Restate, exactly as written, the entries below from the line that holds "Бесплатная консультац" through the line that holds "POLÍTICA DE PRIVACIDAD". Pictures are not part of the copy.

(EXTRACTED MATERIAL Opens)

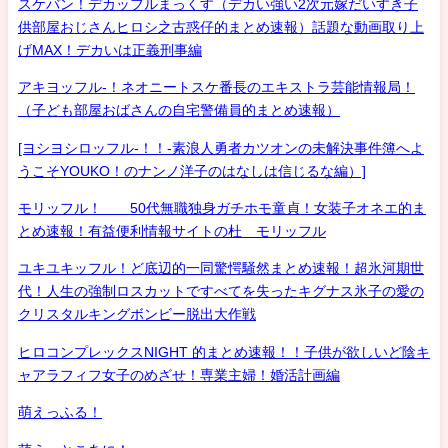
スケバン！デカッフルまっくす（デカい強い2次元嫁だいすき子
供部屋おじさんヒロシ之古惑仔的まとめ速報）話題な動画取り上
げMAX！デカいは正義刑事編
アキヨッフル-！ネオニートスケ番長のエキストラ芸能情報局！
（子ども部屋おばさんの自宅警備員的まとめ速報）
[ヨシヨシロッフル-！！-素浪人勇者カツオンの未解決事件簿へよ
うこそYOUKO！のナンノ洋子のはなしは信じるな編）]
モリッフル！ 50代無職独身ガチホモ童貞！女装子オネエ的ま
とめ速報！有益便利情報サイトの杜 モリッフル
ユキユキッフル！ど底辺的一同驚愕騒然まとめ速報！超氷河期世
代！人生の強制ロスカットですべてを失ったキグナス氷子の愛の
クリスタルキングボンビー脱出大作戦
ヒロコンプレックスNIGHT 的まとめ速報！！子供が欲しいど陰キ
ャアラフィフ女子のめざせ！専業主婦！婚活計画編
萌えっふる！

(EXTRACTED MATERIAL Closes)
(EXTRACTED MATERIAL Opens)

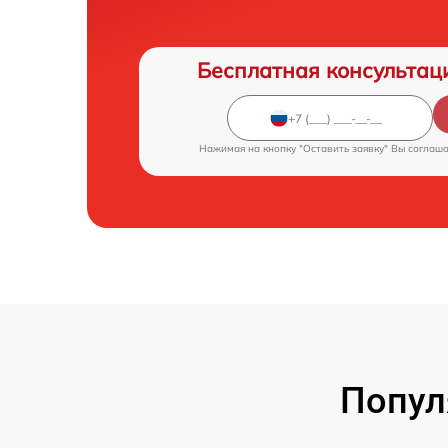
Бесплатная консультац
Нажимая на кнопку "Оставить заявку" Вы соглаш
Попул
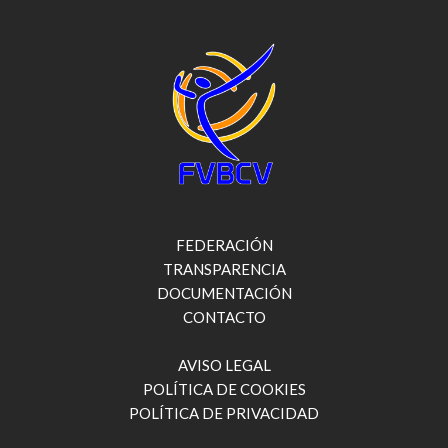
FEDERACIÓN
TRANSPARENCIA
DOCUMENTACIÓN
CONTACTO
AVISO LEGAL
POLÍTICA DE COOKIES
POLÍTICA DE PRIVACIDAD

(EXTRACTED MATERIAL Closes)

### [OUTPUT BELOW]
Бесплатная консультац
Нажимая на кнопку "Оставить заявку" Вы соглаш
Попул
FEDERACIÓN
TRANSPARENCIA
DOCUMENTACIÓN
CONTACTO
AVISO LEGAL
POLÍTICA DE COOKIES
POLÍTICA DE PRIVACIDAD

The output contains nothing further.